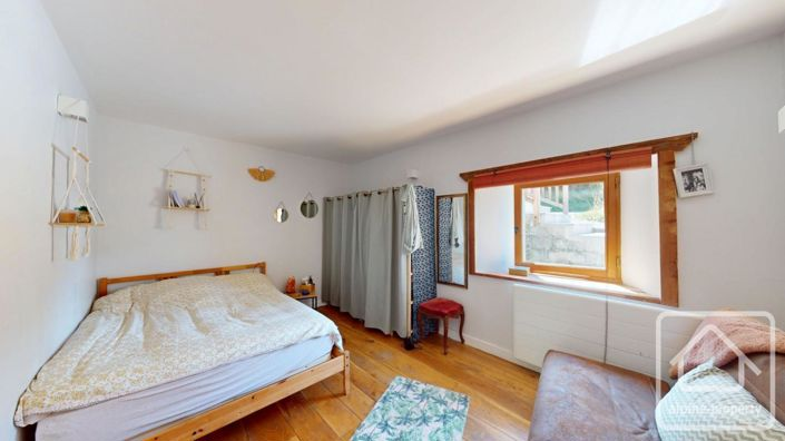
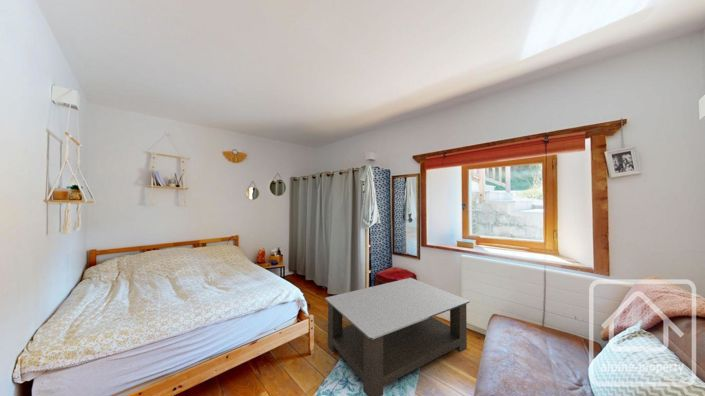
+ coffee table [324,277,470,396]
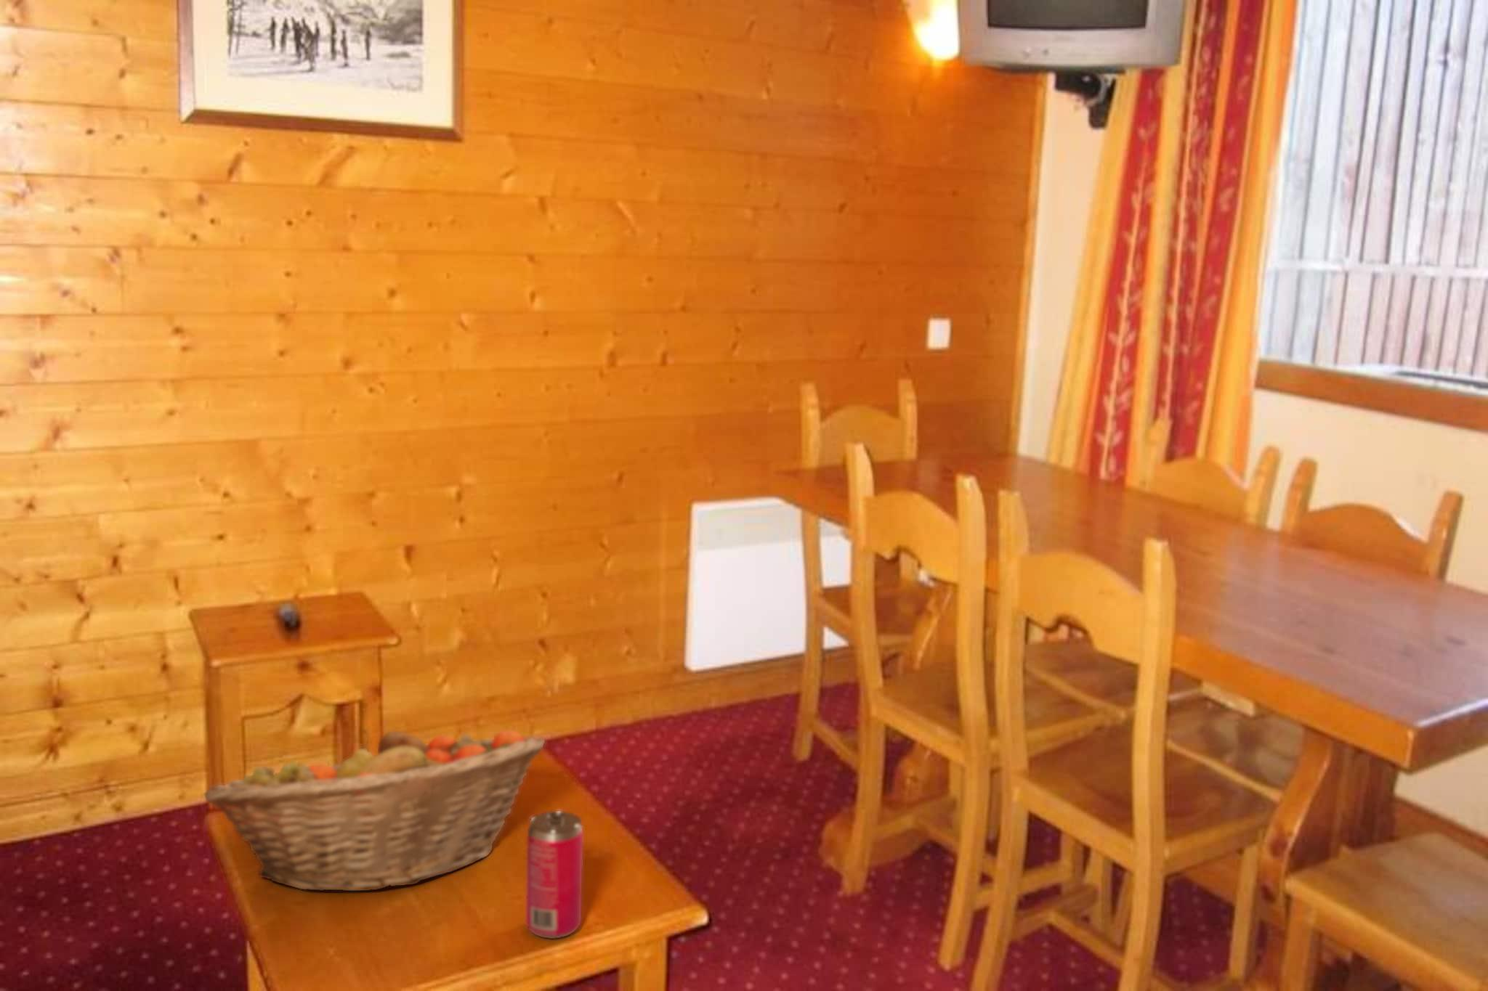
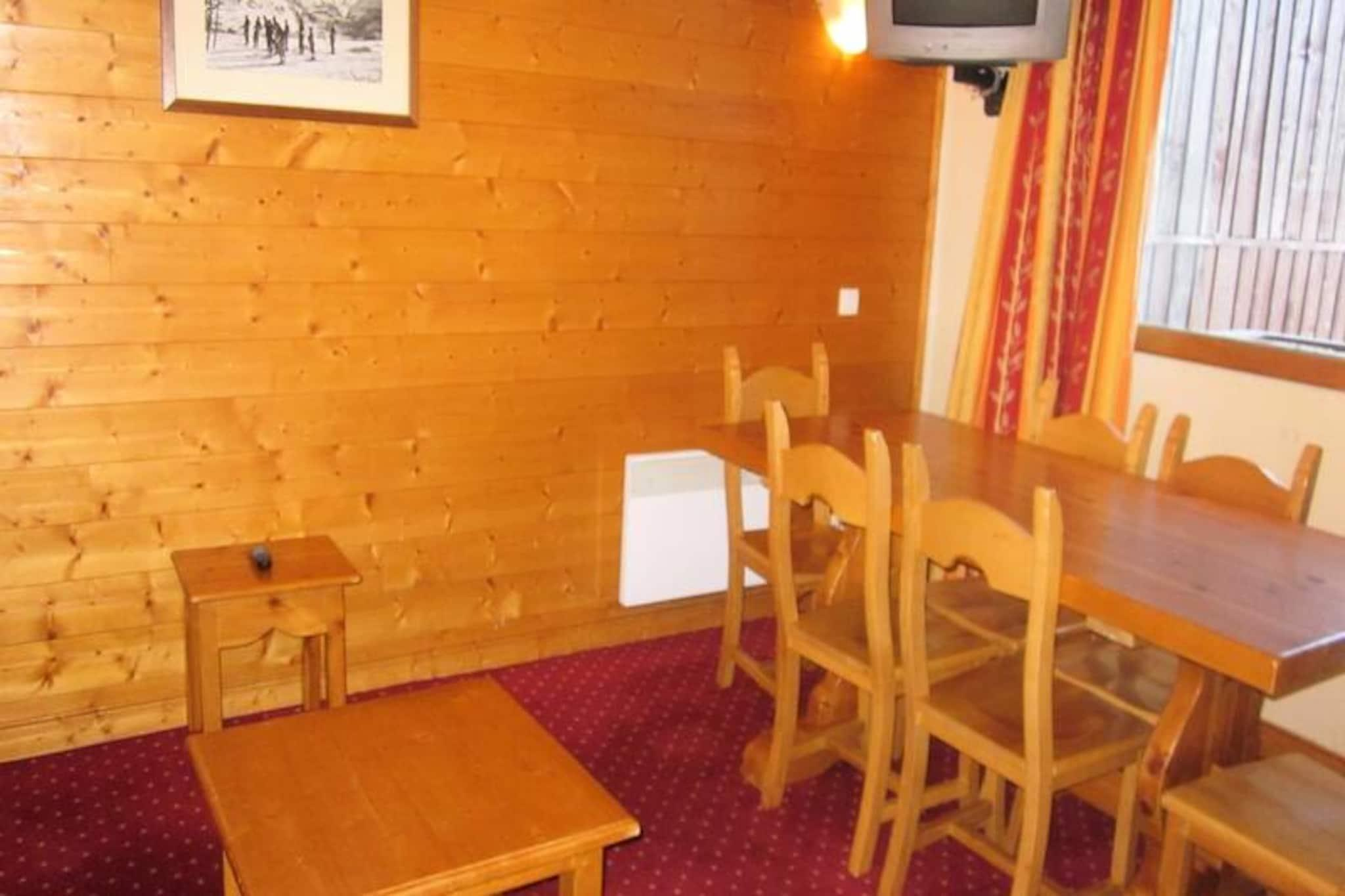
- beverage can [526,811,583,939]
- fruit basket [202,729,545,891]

────────────────────────────────────────

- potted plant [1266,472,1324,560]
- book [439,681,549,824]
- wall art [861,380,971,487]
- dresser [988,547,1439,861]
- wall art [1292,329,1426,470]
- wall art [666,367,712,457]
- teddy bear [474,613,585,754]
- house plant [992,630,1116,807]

────────────────────────────────────────

**ASSIGNMENT**: Write out exactly the lines above between the line with "- wall art [1292,329,1426,470]" and the line with "- house plant [992,630,1116,807]", inclusive, and nothing beyond them.

**RESPONSE AREA**:
- wall art [1292,329,1426,470]
- wall art [666,367,712,457]
- teddy bear [474,613,585,754]
- house plant [992,630,1116,807]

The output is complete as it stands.